We were looking forward to some new blood and the business group was on it's way. I was hopeful. There were some interesting people in the group, and at least something new. At this point, everyone separated, and lived one volunteer to a family. I stayed with the G's., and M. moved to another house. We all still saw each other at training, but not the whole time, because we were in skill level groups for Spanish. I was in a group with two trainees and one Honduran teacher. We talked in Spanish all morning, telling stories, in the past and imperfect tenses, and slowly advancing to other forms. One of the guys had been evacuated from PC Haiti, and had a lot of stories to tell, and the other was an adopted Korean. In the afternoon, we had cross-cultural training, and agriculture classes.
Cross-cultural classes included such things as discussing about Mayans, and those that proceeded the current natives. We did skits and took classes about how the Mayans had lived. We did plays about their violent football game that ended in murder of the loser, and we discussed the calendar. These classes also included intercultural dating, and how to comport oneself in the culture. During this time, we continued getting to know our families, and reaching out to locals to practice the job of Agricultural Extentionist. We visited a few ideal farms, to see what we were aiming for in the future. Some trainees were replacing people at these advanced locations, and others were going somewhere new to start from scratch. We didn't know who would do what, but we were all optimistic. For some people, it did prove too hard, though.
Now, that I was alone with the family, things started getting a little more interesting. Early on, our host mother took us somewhere which turned out to be the family land. I had no idea what was happening, but M. had deciphered that it was their land. After this we said, "Hondurans are very mysterious!" Of course, they became less mysterious, as we learned more Spanish, but to this day, they still are!

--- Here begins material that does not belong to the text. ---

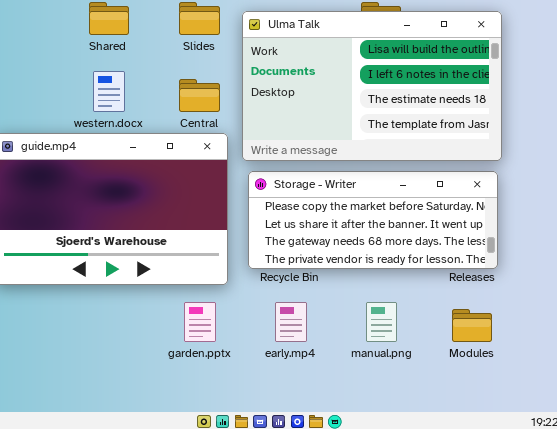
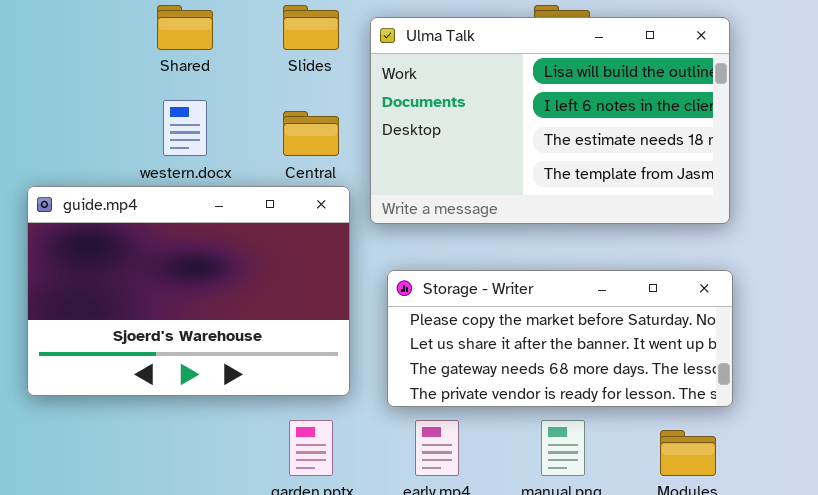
Storage - Writer: [248,171,498,269] -> [387,270,733,407], moved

So, I was thinking that they were very mysterious, and I was living there among them. My host mother's nephew, L. started talking to me more. One time, he asked me to come to his soccer game. Another time, he wanted me to go for a walk with his parents and him to what I learned was their farm. At this location, there was a beautiful view of the capital, Tegucigalpa. The third time, we went for a walk, and everything was going well, when he asked me something about being his girlfriend. He repeated what he was trying to say in three different ways. I finally understood the word "secreta". He was asking me to be his secret girlfriend, because he didn't want his other girlfriend to know. Well, needless to say, I learned how to say, "no quiero ser su segunda novia!", or "I don't want to be your second girlfriend"! We walked down the hill together, but that was the end of that. A year later, when he was making moves on another new trainee, I told her this story. What an adventure!